▶ [Extracted information]

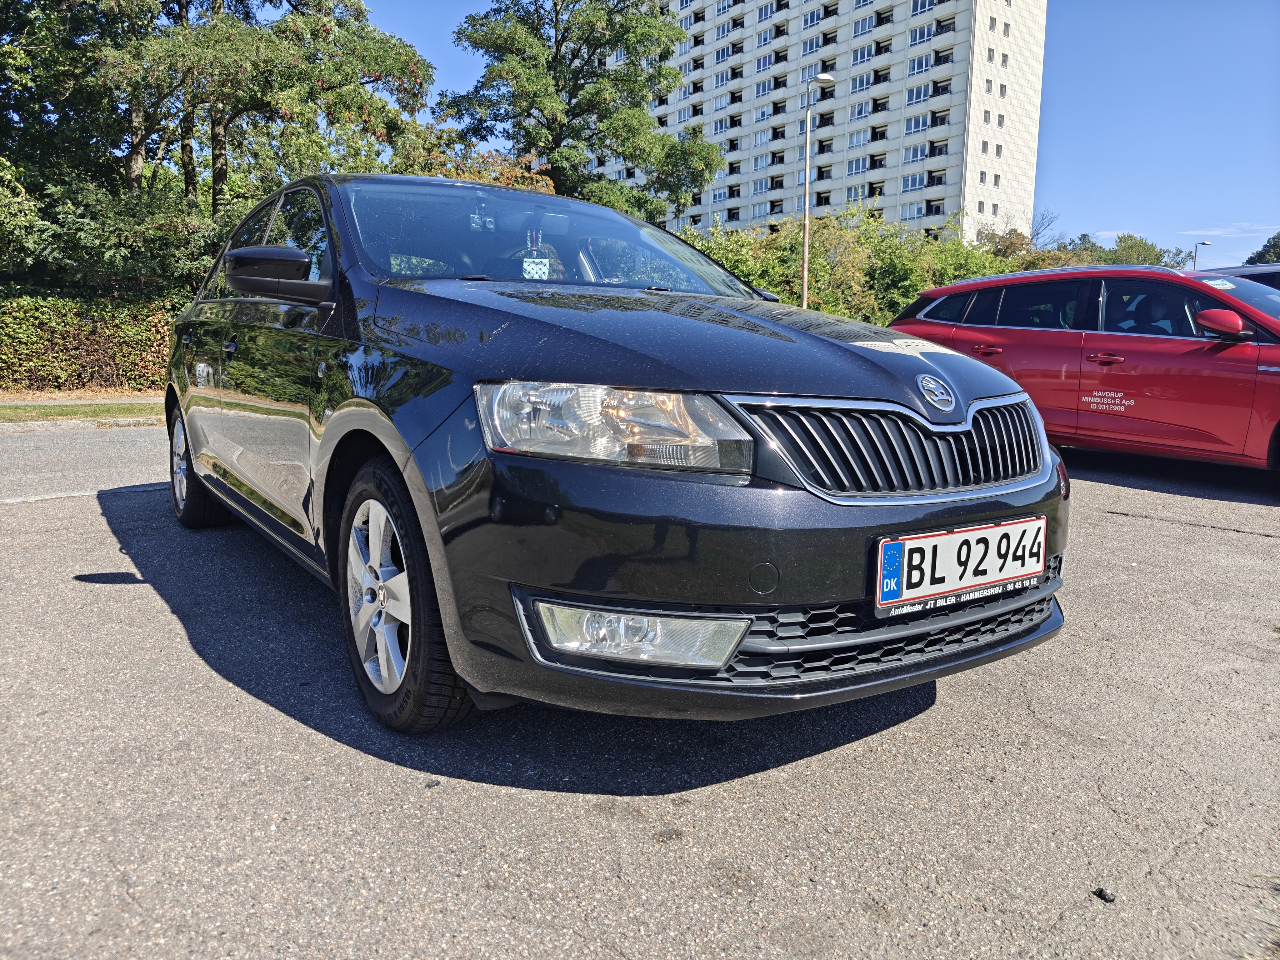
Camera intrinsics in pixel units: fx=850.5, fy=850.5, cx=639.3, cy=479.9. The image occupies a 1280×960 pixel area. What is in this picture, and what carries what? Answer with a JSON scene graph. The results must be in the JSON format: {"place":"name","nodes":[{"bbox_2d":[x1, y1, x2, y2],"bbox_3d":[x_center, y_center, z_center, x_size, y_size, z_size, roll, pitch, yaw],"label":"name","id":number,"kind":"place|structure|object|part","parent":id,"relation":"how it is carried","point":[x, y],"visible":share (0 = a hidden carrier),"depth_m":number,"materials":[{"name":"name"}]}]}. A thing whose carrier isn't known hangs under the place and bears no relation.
{"place":"outdoors","nodes":[
{"label":"outdoors","id":0,"kind":"place"},
{"bbox_2d":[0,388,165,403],"label":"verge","id":1,"kind":"structure","parent":0,"point":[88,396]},
{"bbox_2d":[0,424,169,501],"label":"road","id":2,"kind":"structure","parent":0,"point":[46,455],"materials":[{"name":"grey asphalt"}]},
{"bbox_2d":[0,434,1279,959],"label":"parking lot","id":3,"kind":"structure","parent":0,"point":[1124,525],"materials":[{"name":"grey asphalt"}]},
{"bbox_2d":[0,397,163,422],"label":"grass strip","id":4,"kind":"object","parent":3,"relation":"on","point":[59,412],"visible":0.53,"depth_m":10.74,"materials":[{"name":"green plant"}]},
{"bbox_2d":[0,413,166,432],"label":"curb","id":5,"kind":"structure","parent":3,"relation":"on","point":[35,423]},
{"bbox_2d":[160,174,1074,732],"bbox_3d":[-0.591,-0.379,3.670,1.904,1.498,4.365,-6,11,-36],"label":"black car","id":6,"kind":"object","parent":3,"relation":"on","point":[404,455],"visible":0.95,"depth_m":2.19,"materials":[{"name":"metal"}]},
{"label":"wheel","id":7,"kind":"part","parent":6,"relation":"part of","materials":[{"name":"black rubber"}]},
{"label":"mirror","id":8,"kind":"part","parent":6,"relation":"part of","materials":[{"name":"black plastic"}]},
{"label":"wheel","id":9,"kind":"part","parent":6,"relation":"part of","materials":[{"name":"black rubber"}]},
{"bbox_2d":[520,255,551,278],"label":"hanging ornament","id":10,"kind":"object","parent":6,"relation":"hanging from","point":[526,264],"visible":0.89,"depth_m":3.66,"materials":[{"name":"white paper"}]},
{"label":"windshield","id":11,"kind":"part","parent":6,"relation":"part of","materials":[{"name":"clear glass"}]},
{"label":"headlight","id":12,"kind":"part","parent":6,"relation":"part of","materials":[{"name":"clear plastic"}]},
{"label":"hood","id":13,"kind":"part","parent":6,"relation":"part of","materials":[{"name":"black metal"}]},
{"label":"grille","id":14,"kind":"part","parent":6,"relation":"part of","materials":[{"name":"silver metal"}]},
{"bbox_2d":[870,515,1046,616],"bbox_3d":[0.853,0.223,2.250,0.631,0.203,0.088,-6,11,-36],"label":"license plate","id":15,"kind":"object","parent":6,"relation":"attached to","point":[939,539],"visible":0.98,"depth_m":2.21,"materials":[{"name":"white metal"}]},
{"bbox_2d":[888,263,1279,481],"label":"red car","id":16,"kind":"object","parent":3,"relation":"on","point":[1183,342],"visible":0.89,"depth_m":6.20,"materials":[{"name":"red metal"}]},
{"label":"door handle","id":17,"kind":"part","parent":16,"relation":"part of","materials":[{"name":"red"}]},
{"label":"door handle","id":18,"kind":"part","parent":16,"relation":"part of","materials":[{"name":"red plastic"}]},
{"bbox_2d":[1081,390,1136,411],"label":"sticker","id":19,"kind":"object","parent":16,"relation":"attached to","point":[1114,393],"visible":0.97,"depth_m":6.24,"materials":[{"name":"white plastic"}]},
{"bbox_2d":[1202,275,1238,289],"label":"sticker","id":20,"kind":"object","parent":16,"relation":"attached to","point":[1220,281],"visible":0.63,"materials":[{"name":"white paper"}]},
{"label":"car mirror","id":21,"kind":"part","parent":16,"relation":"part of","materials":[{"name":"red plastic"}]},
{"bbox_2d":[1092,886,1116,902],"bbox_3d":[0.878,0.779,1.609,0.035,0.021,0.037,0,9,-7],"label":"debris","id":22,"kind":"object","parent":3,"relation":"on","point":[1101,891],"visible":0.95,"depth_m":1.60,"materials":[{"name":"black"}]},
{"bbox_2d":[1195,262,1279,290],"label":"dark car","id":23,"kind":"object","parent":3,"relation":"on","point":[1270,270],"visible":0.11,"depth_m":7.86,"materials":[{"name":"metal"}]},
{"bbox_2d":[347,0,1279,262],"label":"sky","id":24,"kind":"structure","parent":0,"point":[1101,141],"materials":[{"name":"blue"}]},
{"bbox_2d":[590,0,1048,240],"label":"apartment building","id":25,"kind":"structure","parent":0,"point":[960,17],"materials":[{"name":"white concrete"}]},
{"bbox_2d":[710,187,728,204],"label":"window","id":26,"kind":"structure","parent":25,"relation":"in","point":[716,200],"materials":[{"name":"white"}]},
{"bbox_2d":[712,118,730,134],"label":"window","id":27,"kind":"structure","parent":25,"relation":"in","point":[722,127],"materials":[{"name":"white"}]},
{"bbox_2d":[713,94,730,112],"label":"window","id":28,"kind":"structure","parent":25,"relation":"in","point":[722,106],"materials":[{"name":"white"}]},
{"bbox_2d":[713,69,733,87],"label":"window","id":29,"kind":"structure","parent":25,"relation":"in","point":[722,79],"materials":[{"name":"white"}]},
{"bbox_2d":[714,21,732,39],"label":"window","id":30,"kind":"structure","parent":25,"relation":"in","point":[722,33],"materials":[{"name":"glass"}]},
{"bbox_2d":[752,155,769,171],"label":"window","id":31,"kind":"structure","parent":25,"relation":"in","point":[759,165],"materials":[{"name":"white"}]},
{"bbox_2d":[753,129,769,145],"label":"window","id":32,"kind":"structure","parent":25,"relation":"in","point":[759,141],"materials":[{"name":"white"}]},
{"bbox_2d":[755,77,773,96],"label":"window","id":33,"kind":"structure","parent":25,"relation":"in","point":[764,92],"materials":[{"name":"blue glass"}]},
{"bbox_2d":[755,53,774,72],"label":"window","id":34,"kind":"structure","parent":25,"relation":"in","point":[767,65],"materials":[{"name":"purple glass"}]},
{"bbox_2d":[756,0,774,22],"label":"window","id":35,"kind":"structure","parent":25,"relation":"in","point":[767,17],"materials":[{"name":"glass"}]},
{"bbox_2d":[762,24,784,45],"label":"window","id":36,"kind":"structure","parent":25,"relation":"in","point":[764,41],"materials":[{"name":"glass"}]},
{"bbox_2d":[801,35,820,57],"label":"window","id":37,"kind":"structure","parent":25,"relation":"in","point":[809,49],"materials":[{"name":"blue glass"}]},
{"bbox_2d":[802,7,820,29],"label":"window","id":38,"kind":"structure","parent":25,"relation":"in","point":[812,20],"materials":[{"name":"glass"}]},
{"bbox_2d":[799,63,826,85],"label":"window","id":39,"kind":"structure","parent":25,"relation":"in","point":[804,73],"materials":[{"name":"glass"}]},
{"bbox_2d":[846,183,869,202],"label":"window","id":40,"kind":"structure","parent":25,"relation":"in","point":[859,194],"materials":[{"name":"glass"}]},
{"bbox_2d":[846,155,869,174],"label":"window","id":41,"kind":"structure","parent":25,"relation":"in","point":[859,162],"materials":[{"name":"glass"}]},
{"bbox_2d":[848,128,869,146],"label":"window","id":42,"kind":"structure","parent":25,"relation":"in","point":[859,141],"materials":[{"name":"white glass"}]},
{"bbox_2d":[849,100,871,120],"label":"window","id":43,"kind":"structure","parent":25,"relation":"in","point":[859,114],"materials":[{"name":"glass"}]},
{"bbox_2d":[850,71,872,93],"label":"window","id":44,"kind":"structure","parent":25,"relation":"in","point":[862,84],"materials":[{"name":"glass"}]},
{"bbox_2d":[852,43,874,65],"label":"window","id":45,"kind":"structure","parent":25,"relation":"in","point":[859,57],"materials":[{"name":"glass"}]},
{"bbox_2d":[852,14,875,37],"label":"window","id":46,"kind":"structure","parent":25,"relation":"in","point":[865,28],"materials":[{"name":"glass"}]},
{"bbox_2d":[902,171,927,191],"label":"window","id":47,"kind":"structure","parent":25,"relation":"in","point":[915,178],"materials":[{"name":"glass"}]},
{"bbox_2d":[905,200,926,218],"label":"window","id":48,"kind":"structure","parent":25,"relation":"in","point":[918,213],"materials":[{"name":"white glass"}]},
{"bbox_2d":[902,141,929,162],"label":"window","id":49,"kind":"structure","parent":25,"relation":"in","point":[915,154],"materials":[{"name":"white glass"}]},
{"bbox_2d":[904,113,931,135],"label":"window","id":50,"kind":"structure","parent":25,"relation":"in","point":[915,127],"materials":[{"name":"glass"}]},
{"bbox_2d":[905,82,931,105],"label":"window","id":51,"kind":"structure","parent":25,"relation":"in","point":[915,95],"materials":[{"name":"glass"}]},
{"bbox_2d":[907,51,932,75],"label":"window","id":52,"kind":"structure","parent":25,"relation":"in","point":[918,60],"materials":[{"name":"glass"}]},
{"bbox_2d":[909,23,932,46],"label":"window","id":53,"kind":"structure","parent":25,"relation":"in","point":[923,30],"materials":[{"name":"glass"}]},
{"bbox_2d":[910,0,934,17],"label":"window","id":54,"kind":"structure","parent":25,"relation":"in","point":[920,9],"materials":[{"name":"glass"}]},
{"bbox_2d":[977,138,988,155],"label":"window","id":55,"kind":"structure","parent":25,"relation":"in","point":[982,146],"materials":[{"name":"grey glass"}]},
{"bbox_2d":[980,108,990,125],"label":"window","id":56,"kind":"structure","parent":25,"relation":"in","point":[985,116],"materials":[{"name":"grey glass"}]},
{"bbox_2d":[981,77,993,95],"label":"window","id":57,"kind":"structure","parent":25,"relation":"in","point":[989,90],"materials":[{"name":"glass"}]},
{"bbox_2d":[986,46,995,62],"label":"window","id":58,"kind":"structure","parent":25,"relation":"in","point":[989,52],"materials":[{"name":"grey glass"}]},
{"bbox_2d":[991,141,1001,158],"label":"window","id":59,"kind":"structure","parent":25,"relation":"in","point":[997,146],"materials":[{"name":"grey glass"}]},
{"bbox_2d":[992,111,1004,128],"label":"window","id":60,"kind":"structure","parent":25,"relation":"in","point":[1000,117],"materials":[{"name":"glass"}]},
{"bbox_2d":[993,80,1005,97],"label":"window","id":61,"kind":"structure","parent":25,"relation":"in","point":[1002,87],"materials":[{"name":"grey glass"}]},
{"bbox_2d":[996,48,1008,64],"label":"window","id":62,"kind":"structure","parent":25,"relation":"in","point":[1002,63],"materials":[{"name":"grey glass"}]},
{"bbox_2d":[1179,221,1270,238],"label":"cloud","id":63,"kind":"structure","parent":0,"point":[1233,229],"materials":[{"name":"white"}]},
{"label":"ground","id":64,"kind":"structure","parent":0},
{"bbox_2d":[0,288,184,390],"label":"hedge","id":65,"kind":"object","parent":64,"relation":"on","point":[43,337],"visible":0.65,"depth_m":14.26,"materials":[{"name":"green plant"}]},
{"bbox_2d":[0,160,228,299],"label":"shrub","id":66,"kind":"object","parent":64,"relation":"on","point":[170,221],"visible":0.6,"depth_m":15.02,"materials":[{"name":"green plant"}]},
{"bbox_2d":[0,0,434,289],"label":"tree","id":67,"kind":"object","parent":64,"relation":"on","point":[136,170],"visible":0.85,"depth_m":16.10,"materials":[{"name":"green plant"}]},
{"bbox_2d":[396,127,557,191],"bbox_3d":[-3.916,-5.287,19.640,4.878,5.301,4.999,-6,11,-36],"label":"autumn tree","id":68,"kind":"object","parent":64,"relation":"on","point":[542,184],"visible":0.19,"depth_m":18.66,"materials":[{"name":"plant"}]},
{"bbox_2d":[439,0,720,222],"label":"tree","id":69,"kind":"object","parent":64,"relation":"on","point":[568,103],"visible":0.88,"depth_m":24.38,"materials":[{"name":"green plant"}]},
{"bbox_2d":[800,72,836,307],"bbox_3d":[4.378,-6.324,21.651,0.710,7.608,0.563,-6,11,-36],"label":"street lamp","id":70,"kind":"object","parent":64,"relation":"on","point":[807,254],"visible":0.76,"depth_m":21.40,"materials":[{"name":"grey metal"}]},
{"bbox_2d":[679,204,1016,320],"bbox_3d":[5.397,-5.158,23.534,11.182,4.932,6.223,-6,11,-36],"label":"hedge","id":71,"kind":"object","parent":64,"relation":"on","point":[740,267],"visible":0.39,"depth_m":22.27,"materials":[{"name":"green plant"}]},
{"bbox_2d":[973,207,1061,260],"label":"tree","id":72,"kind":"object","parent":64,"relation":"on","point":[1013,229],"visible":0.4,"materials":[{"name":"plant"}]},
{"bbox_2d":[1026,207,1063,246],"label":"bare tree","id":73,"kind":"object","parent":64,"relation":"on","point":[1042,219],"visible":0.47,"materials":[{"name":"plant"}]},
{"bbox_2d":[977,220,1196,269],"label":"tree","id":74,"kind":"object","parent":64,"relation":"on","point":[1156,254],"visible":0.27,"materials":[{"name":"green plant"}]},
{"bbox_2d":[1106,233,1189,266],"label":"tree","id":75,"kind":"object","parent":64,"relation":"on","point":[1122,237],"visible":0.36,"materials":[{"name":"green plant"}]},
{"bbox_2d":[1191,240,1211,269],"bbox_3d":[24.363,-7.559,37.413,0.464,5.452,0.564,-6,11,-36],"label":"street lamp","id":76,"kind":"object","parent":64,"relation":"on","point":[1207,243],"visible":0.3,"depth_m":36.94,"materials":[{"name":"grey metal"}]},
{"bbox_2d":[1243,231,1279,264],"label":"tree","id":77,"kind":"object","parent":64,"relation":"on","point":[1249,262],"visible":0.5,"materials":[{"name":"green plant"}]}
]}

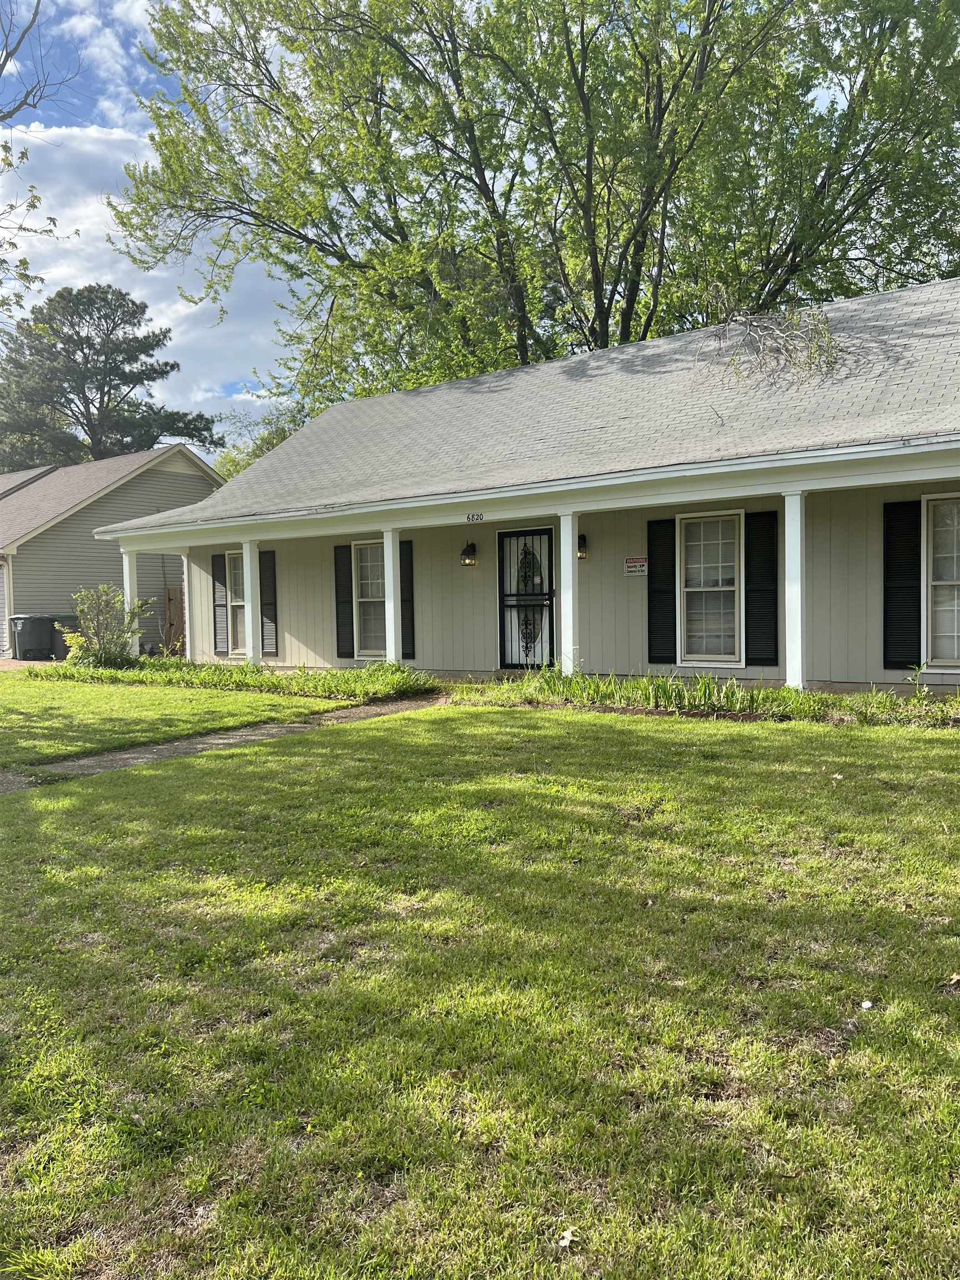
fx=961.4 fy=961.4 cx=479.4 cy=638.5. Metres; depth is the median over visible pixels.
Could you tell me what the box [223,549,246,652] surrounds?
window
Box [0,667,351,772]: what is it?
lawn
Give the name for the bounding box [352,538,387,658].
window
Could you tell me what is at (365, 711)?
walkway
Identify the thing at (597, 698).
plant bed
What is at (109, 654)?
shrub
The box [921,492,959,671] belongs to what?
window
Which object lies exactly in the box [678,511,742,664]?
window
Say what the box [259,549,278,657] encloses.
shutter
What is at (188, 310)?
cloud
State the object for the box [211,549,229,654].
shutter
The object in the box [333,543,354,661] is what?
shutter
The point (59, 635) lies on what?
trash bin
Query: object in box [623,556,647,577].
sign
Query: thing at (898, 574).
shutter
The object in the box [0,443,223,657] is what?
neighboring house
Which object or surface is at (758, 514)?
shutter
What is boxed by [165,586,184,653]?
wooden gate
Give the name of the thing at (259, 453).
tree
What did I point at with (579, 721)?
lawn
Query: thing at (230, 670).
plant bed
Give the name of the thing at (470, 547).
wall lantern
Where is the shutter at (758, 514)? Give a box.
[744,510,778,666]
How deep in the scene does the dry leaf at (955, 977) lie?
3.46 m
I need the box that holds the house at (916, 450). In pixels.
[89,278,959,693]
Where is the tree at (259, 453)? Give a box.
[213,400,311,481]
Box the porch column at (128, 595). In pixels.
[121,551,140,657]
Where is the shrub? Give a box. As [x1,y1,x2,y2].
[67,584,148,669]
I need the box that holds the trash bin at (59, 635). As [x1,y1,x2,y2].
[50,614,81,659]
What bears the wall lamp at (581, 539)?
attached to the house at (916, 450)
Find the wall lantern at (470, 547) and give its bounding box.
[460,541,477,566]
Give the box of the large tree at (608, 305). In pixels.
[107,0,959,414]
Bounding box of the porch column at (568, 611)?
[559,512,579,674]
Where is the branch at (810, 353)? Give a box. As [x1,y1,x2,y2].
[703,290,841,384]
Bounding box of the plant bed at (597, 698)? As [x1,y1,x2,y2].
[453,665,959,727]
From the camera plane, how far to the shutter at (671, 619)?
12.35 m
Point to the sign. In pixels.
(631, 560)
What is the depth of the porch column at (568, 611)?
11.96 m
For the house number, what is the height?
0.120 m
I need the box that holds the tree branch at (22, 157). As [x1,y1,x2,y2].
[0,0,80,315]
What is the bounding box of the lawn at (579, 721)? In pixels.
[0,697,959,1279]
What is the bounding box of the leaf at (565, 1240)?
[556,1227,578,1247]
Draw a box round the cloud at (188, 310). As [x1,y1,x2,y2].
[0,120,306,438]
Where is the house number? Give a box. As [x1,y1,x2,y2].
[464,512,484,523]
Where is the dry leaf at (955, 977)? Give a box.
[942,971,959,987]
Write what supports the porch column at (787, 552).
attached to the house at (916, 450)
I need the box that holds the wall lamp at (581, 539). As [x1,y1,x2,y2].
[576,534,588,559]
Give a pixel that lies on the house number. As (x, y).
(481, 517)
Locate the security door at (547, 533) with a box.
[496,527,556,671]
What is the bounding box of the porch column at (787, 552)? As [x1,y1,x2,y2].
[783,488,806,689]
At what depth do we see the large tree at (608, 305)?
22.59 m
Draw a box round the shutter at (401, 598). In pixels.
[398,540,414,660]
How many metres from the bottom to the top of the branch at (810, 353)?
1.590 m
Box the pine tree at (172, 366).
[0,283,221,471]
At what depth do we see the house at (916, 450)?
13.25 m
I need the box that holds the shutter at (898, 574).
[881,498,919,670]
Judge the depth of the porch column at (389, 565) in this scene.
14.01 m
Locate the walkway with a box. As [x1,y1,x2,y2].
[0,692,445,793]
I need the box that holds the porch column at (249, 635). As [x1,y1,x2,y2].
[241,538,260,664]
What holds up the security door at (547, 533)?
in the house at (916, 450)
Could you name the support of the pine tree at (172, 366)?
on the ground
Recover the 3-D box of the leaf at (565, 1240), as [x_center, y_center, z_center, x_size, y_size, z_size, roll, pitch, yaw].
[0.198,1.350,2.178,0.054,0.021,0.061,-2,3,-15]
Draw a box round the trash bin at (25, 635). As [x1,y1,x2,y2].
[10,613,57,660]
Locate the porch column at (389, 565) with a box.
[383,528,402,662]
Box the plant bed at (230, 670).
[32,655,439,701]
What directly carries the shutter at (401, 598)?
attached to the house at (916, 450)
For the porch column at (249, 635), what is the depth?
15.62 m
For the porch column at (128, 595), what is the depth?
17.20 m
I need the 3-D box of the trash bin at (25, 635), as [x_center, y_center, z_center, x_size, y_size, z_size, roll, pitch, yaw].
[-10.661,-0.017,22.958,0.775,1.098,0.855,1,3,36]
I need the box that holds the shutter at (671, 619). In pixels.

▶ [What to produce] Starting from the line containing "Draw a box round the trash", repeat each line through the end of the entries, exactly.

▶ [Answer space]
Draw a box round the trash bin at (25, 635). As [x1,y1,x2,y2].
[10,613,57,660]
Locate the porch column at (389, 565) with a box.
[383,528,402,662]
Box the plant bed at (230, 670).
[32,655,439,701]
What directly carries the shutter at (401, 598)?
attached to the house at (916, 450)
For the porch column at (249, 635), what is the depth?
15.62 m
For the porch column at (128, 595), what is the depth?
17.20 m
I need the 3-D box of the trash bin at (25, 635), as [x_center, y_center, z_center, x_size, y_size, z_size, roll, pitch, yaw].
[-10.661,-0.017,22.958,0.775,1.098,0.855,1,3,36]
I need the box that holds the shutter at (671, 619). In pixels.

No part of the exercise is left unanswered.